Uncertainty exists regarding the optimal workup of patients with suspected osteomyelitis of the foot, many of whom have diabetes mellitus. We conducted a meta-analysis to determine the diagnostic test performance of magnetic resonance imaging (MRI) for osteomyelitis of the foot and compared this performance with that of technetium Tc 99m bone scanning, plain radiography, and white blood cell studies.
We searched MEDLINE (from 1966 to week 3 of June 2006) and EMBASE (from 1980 to week 3 of June 2006) for English-language studies in which adults suspected of having osteomyelitis of the foot or ankle were evaluated by MRI. We then extracted data using a standard form derived from the Cochrane Methods Group.

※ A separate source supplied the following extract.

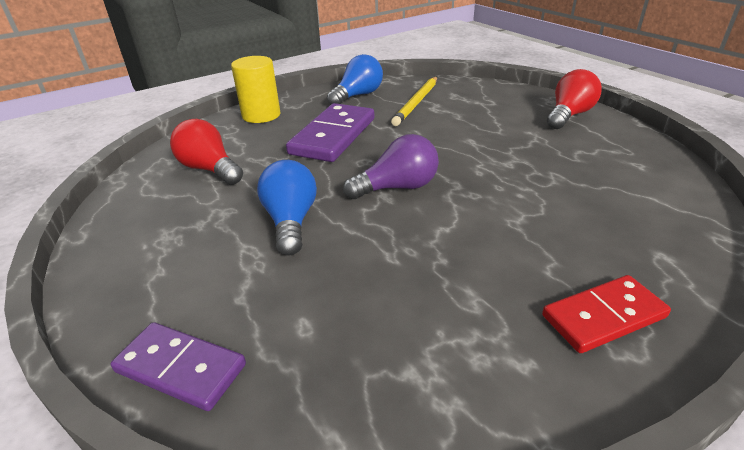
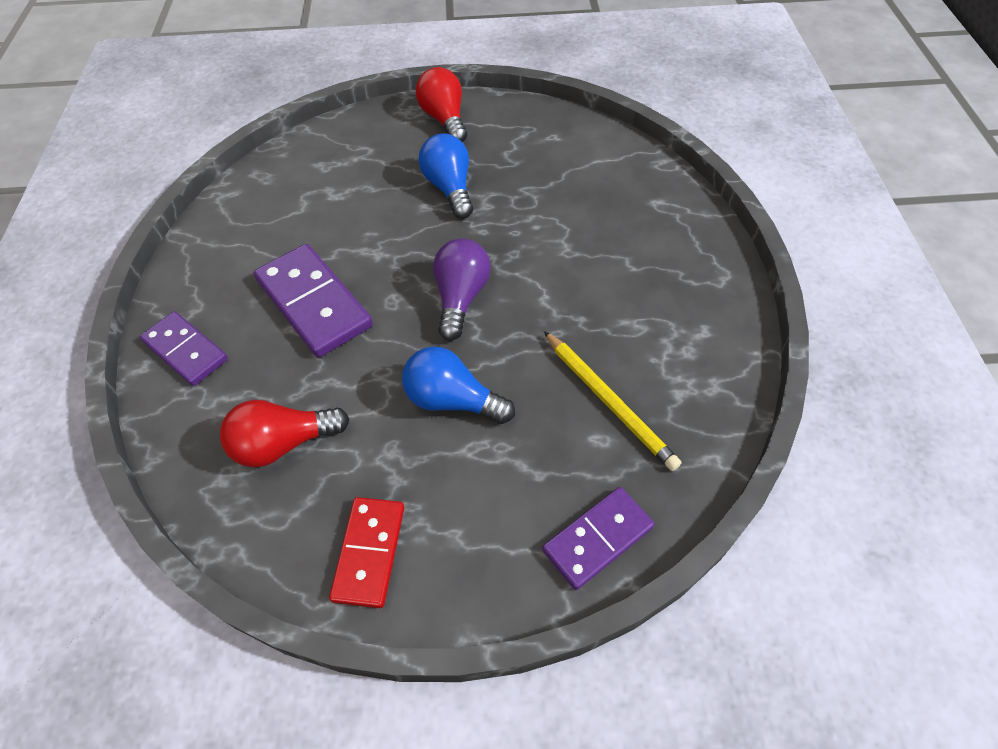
camera: 60 degrees left, 20 degrees up
yellow cylinder [231,56,280,123] -> purple domino [140,311,228,386]
blue light bulb [327,54,383,105] -> blue light bulb moved to [419,133,473,219]
yellow pencil [391,77,437,126] -> yellow pencil moved to [544,331,681,471]
red domino [542,275,671,353] -> red domino moved to [329,497,404,608]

To summarize the performance of diagnostic tests, we used the summary receiver operating characteristic curve analysis, which relies on the calculation of the diagnostic odds ratio (DOR). We also examined subsets of studies defined by the presence or absence of particular design flaws or populations.
Sixteen studies met inclusion criteria. In all studies combined, the DOR for MRI was 42.1 (95% confidence interval, 14.8-119.9), and the specificity at a 90% sensitivity cut point was 82.5%. The DOR did not vary greatly among subsets of studies. In studies in which a direct comparison could be made with other technologies, the DOR for MRI was consistently better than that for bone scanning (7 studies—149.9 vs 3.6), plain radiography (9 studies—81.5 vs 3.3), and white blood cell studies (3 studies—120.3 vs 3.4).
We found that MRI performs well in the diagnosis of osteomyelitis of the foot and ankle and can be used to rule in or rule out the diagnosis. Magnetic resonance imaging performance was markedly superior to that of technetium Tc 99m bone scanning, plain radiography, and white blood cell studies.